Wednesday 26th Oct 2016 - Logistics Manager

Outsourcing opportunities

Two recent reports on European logistics have highlighted the opportunities for third party logistics companies and distribution warehouse developers.

Savills’ latest European warehouse report stresses that increasing trading volumes and the pressure for better performance of the supply chain in a competitive market has led to alternative distribution strategies for logistics operators across Europe.

It says: “Logistics operators are under increasing pressure to reduce costs and shorten lead-times through decentralisation of distribution centres, collaboration and outsourcing of services. Companies are not only forming partnerships and collaborations but outsourcing will have reached 175.5 bn euros by 2008 (45 per cent of total logistics spend), and the importance of third-party logistics is increasing.”

Eri Mitsostergiou of Savills European research says: “According to the European Union, ‘distance intensive’ strategies in freight transport will be gradually substituted by sourcing goods over shorter distances to avoid congestion delays, reduce energy use costs and environmental impacts. Countries with effective infrastructure and communication stand to benefit from this.”

Demand is rising for satellite operations with large distribution centres closer to the import and export hubs such as ports and airports.

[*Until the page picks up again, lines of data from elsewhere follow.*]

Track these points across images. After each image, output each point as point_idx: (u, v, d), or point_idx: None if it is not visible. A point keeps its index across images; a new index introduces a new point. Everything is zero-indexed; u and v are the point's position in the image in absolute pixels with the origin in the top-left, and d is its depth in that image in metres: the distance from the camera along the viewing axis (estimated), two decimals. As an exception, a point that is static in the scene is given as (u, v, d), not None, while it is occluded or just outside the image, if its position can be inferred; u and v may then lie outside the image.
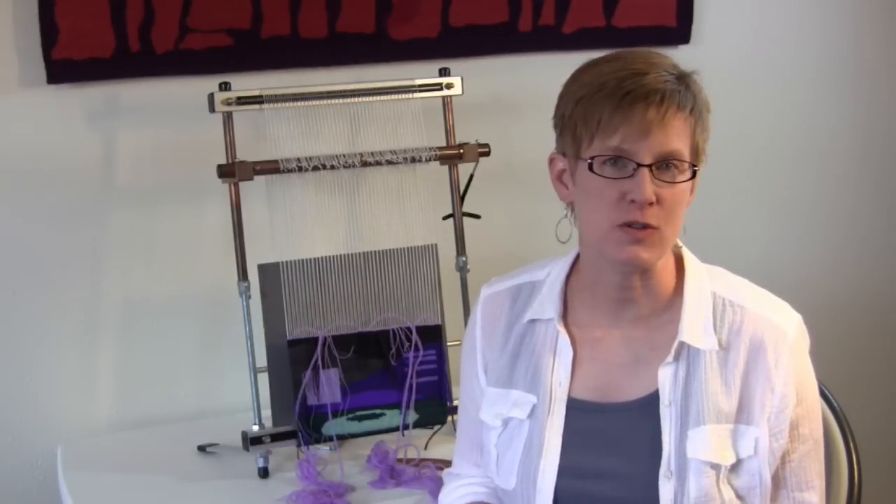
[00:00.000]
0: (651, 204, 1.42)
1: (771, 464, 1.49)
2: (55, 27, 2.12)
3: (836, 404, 1.81)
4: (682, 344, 1.49)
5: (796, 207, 2.80)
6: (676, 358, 1.49)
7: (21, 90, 2.15)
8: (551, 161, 1.54)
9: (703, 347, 1.48)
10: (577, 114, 1.46)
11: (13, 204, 2.19)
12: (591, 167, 1.44)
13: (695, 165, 1.46)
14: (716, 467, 1.46)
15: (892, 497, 2.89)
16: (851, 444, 1.77)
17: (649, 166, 1.42)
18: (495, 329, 1.61)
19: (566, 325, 1.55)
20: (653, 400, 1.49)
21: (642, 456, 1.48)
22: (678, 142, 1.43)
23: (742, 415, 1.48)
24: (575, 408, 1.53)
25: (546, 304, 1.56)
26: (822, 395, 1.83)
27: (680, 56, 2.66)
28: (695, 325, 1.49)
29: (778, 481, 1.51)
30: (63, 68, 2.14)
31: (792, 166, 2.78)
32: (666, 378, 1.49)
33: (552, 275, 1.59)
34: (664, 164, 1.43)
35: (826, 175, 2.82)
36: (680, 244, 1.56)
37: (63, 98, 2.17)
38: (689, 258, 1.56)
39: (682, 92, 1.44)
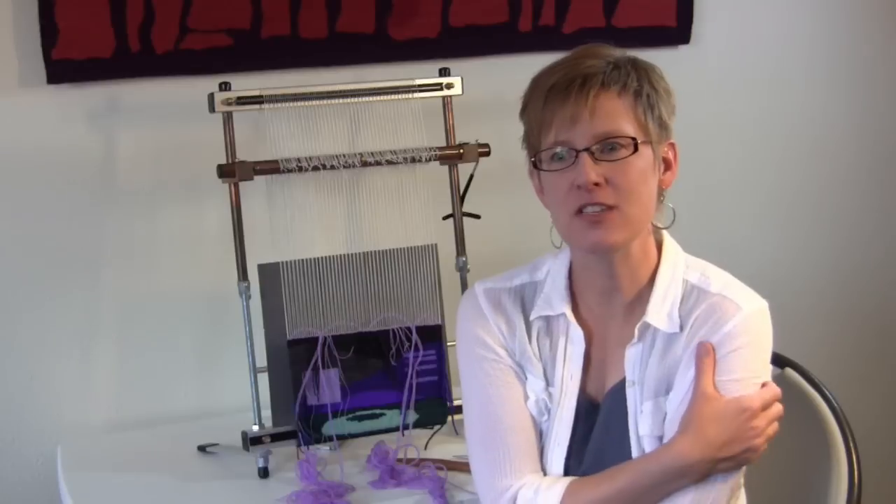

With this in mind it is not surprising that according to Cushman & Wakefield Healey & Baker’ European Distribution Report, Belgium comes top in a ranking of the best countries in Europe to locate a distribution or logistics centre.

Belgium’s strengths are its low rents and good accessibility. In second place, comes France, which has lower building costs and land prices than Belgium and scores well in terms of property and market size, followed by The Netherlands, where there has been a relative improvement in cost competitiveness.

In terms of individual factors, Poland has the lowest property costs, Russia the lowest labour costs, Belgium the best access, the UK the largest freight market and Austria the best land/property supply ratio.

According to Savills, Germany alone accounts for around a quarter of the total value of the distribution sector. Its logistics output reached 115 billion euros in 2004, around 6 per cent of the national GDP. Major international developers such as ProLogis, Gazeley and Slough Estates are acquiring land and developing new facilities.

Despite a relatively static market, signs of increasing exports indicate Greece is gradually becoming a distribution centre, especially for the Balkan countries, and improvements in rail and road networks will create more demand.

The Netherlands has experienced positive demand for logistics space and currently has more than half of American and Asian European logistics centres, for example, FedEx, Cisco, Hankook, Nissan, Ricoh, Daewoo, EMI and Panduit.